[Collected data entries]
○ ○ ○ ○

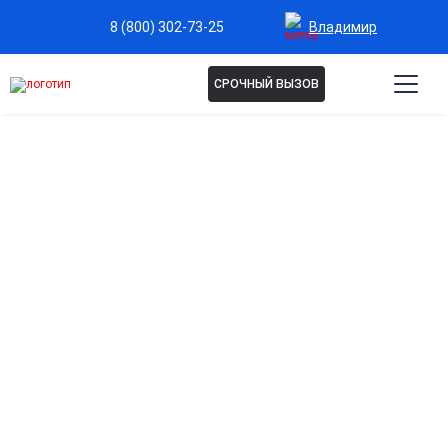
Владимир
8 (800) 302-73-25
СРОЧНЫЙ ВЫЗОВ
РЕАБИЛИТАЦИЯ
АЛКОГОЛИКОВ ВО
ВЛАДИМИРЕ
Эффективный курс реабилитации
алкоголезависимых восстанавливает психику,
нормализует эмоциональный фон и снижает
вероятность срыва. Профессиональный подход и
круглосуточная поддержка для возвращения к
нормальной жизни и предотвращения рецидива.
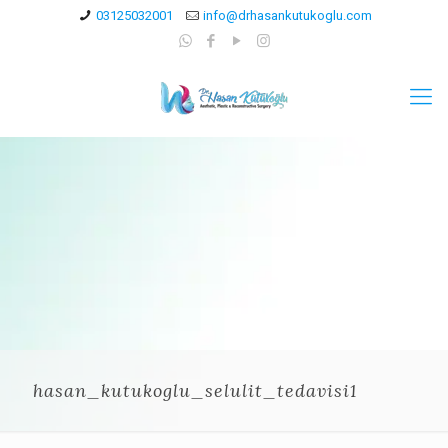
03125032001
info@drhasankutukoglu.com
hasan_kutukoglu_selulit_tedavisi1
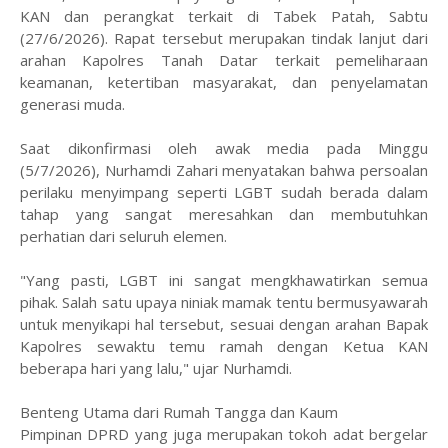
KAN dan perangkat terkait di Tabek Patah, Sabtu
(27/6/2026). Rapat tersebut merupakan tindak lanjut dari
arahan Kapolres Tanah Datar terkait pemeliharaan
keamanan, ketertiban masyarakat, dan penyelamatan
generasi muda.
​Saat dikonfirmasi oleh awak media pada Minggu
(5/7/2026), Nurhamdi Zahari menyatakan bahwa persoalan
perilaku menyimpang seperti LGBT sudah berada dalam
tahap yang sangat meresahkan dan membutuhkan
perhatian dari seluruh elemen.
​"Yang pasti, LGBT ini sangat mengkhawatirkan semua
pihak. Salah satu upaya niniak mamak tentu bermusyawarah
untuk menyikapi hal tersebut, sesuai dengan arahan Bapak
Kapolres sewaktu temu ramah dengan Ketua KAN
beberapa hari yang lalu," ujar Nurhamdi.
​Benteng Utama dari Rumah Tangga dan Kaum
​Pimpinan DPRD yang juga merupakan tokoh adat bergelar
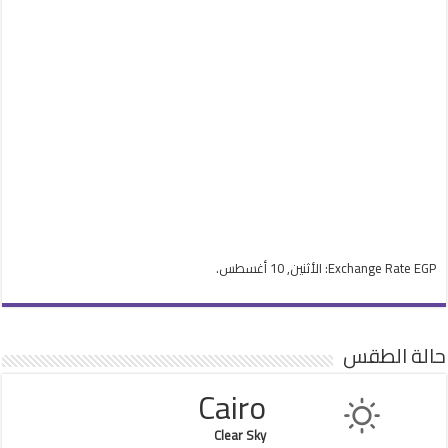
EGP
Exchange Rate
: الأثنين, 10 أغسطس.
حالة الطقس
Cairo
Clear Sky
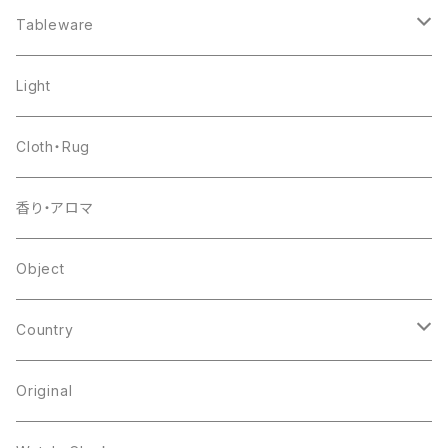
chair
Tableware
shelf
pottery
Light
table
glass
Cloth・Rug
other
flower base
香り・アロマ
other
Object
Country
japan
Original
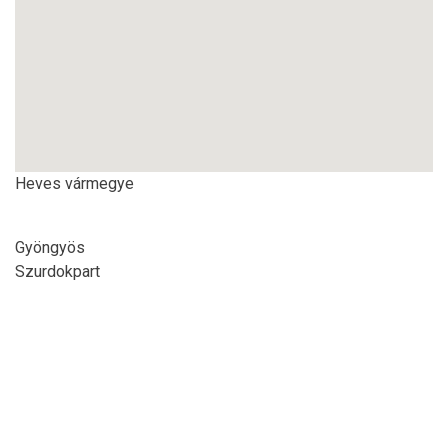
Heves vármegye
Gyöngyös
Szurdokpart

○ ○ ○ ○

▸ **Work instructions**
Exactly reproduce the lines above, starting at the one that contains "АЛКОГОЛИКОВ ВО" and ending at the one that contains "03125032001", both inclusive; leave the pictures out and add no other lines.

▸ **Task solution**
АЛКОГОЛИКОВ ВО
ВЛАДИМИРЕ
Эффективный курс реабилитации
алкоголезависимых восстанавливает психику,
нормализует эмоциональный фон и снижает
вероятность срыва. Профессиональный подход и
круглосуточная поддержка для возвращения к
нормальной жизни и предотвращения рецидива.
03125032001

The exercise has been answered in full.